SOURCE MATERIAL:
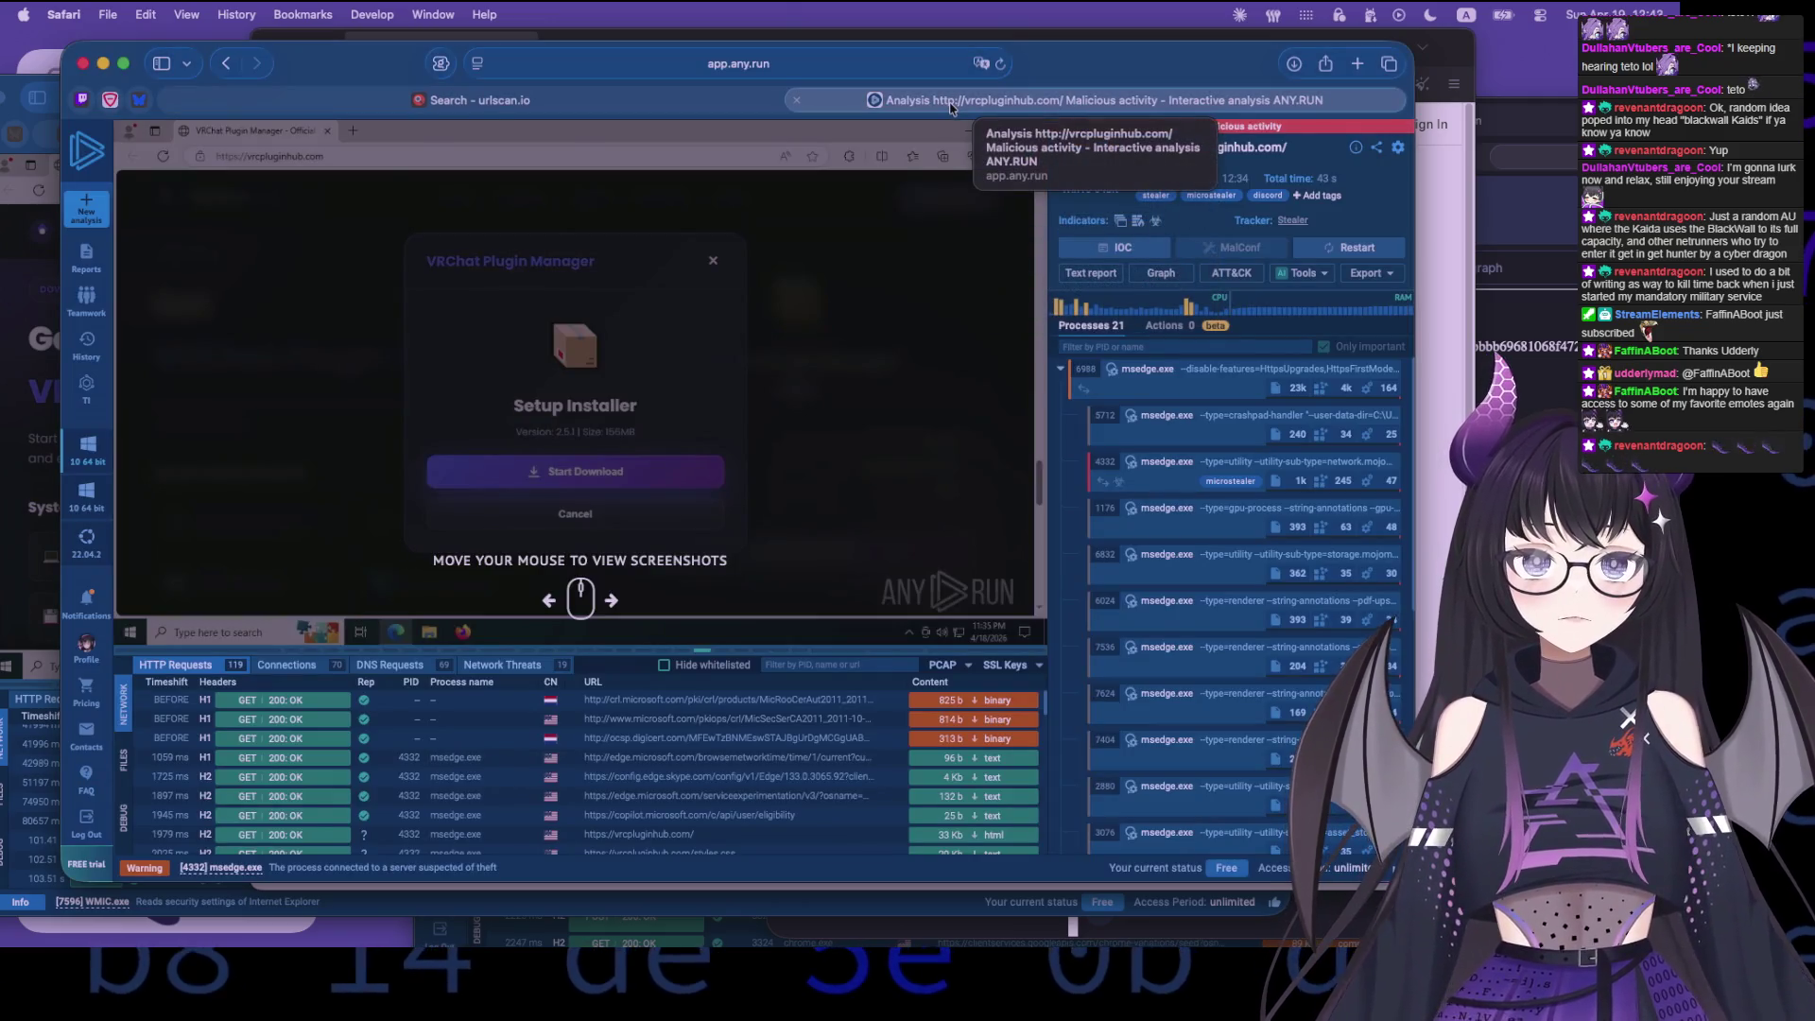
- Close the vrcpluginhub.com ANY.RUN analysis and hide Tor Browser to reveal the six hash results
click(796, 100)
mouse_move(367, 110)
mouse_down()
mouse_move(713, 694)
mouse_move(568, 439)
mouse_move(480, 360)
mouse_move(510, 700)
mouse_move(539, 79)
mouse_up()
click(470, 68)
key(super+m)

EXERCISE DETAILS: Retype all the data exactly. Omit pictures.

SOLUTION FOR THIS EXERCISE:
- Close the vrcpluginhub.com ANY.RUN analysis and hide Tor Browser to reveal the six hash results
click(796, 100)
mouse_move(367, 110)
mouse_down()
mouse_move(713, 694)
mouse_move(568, 439)
mouse_move(480, 360)
mouse_move(510, 700)
mouse_move(539, 79)
mouse_up()
click(470, 68)
key(super+m)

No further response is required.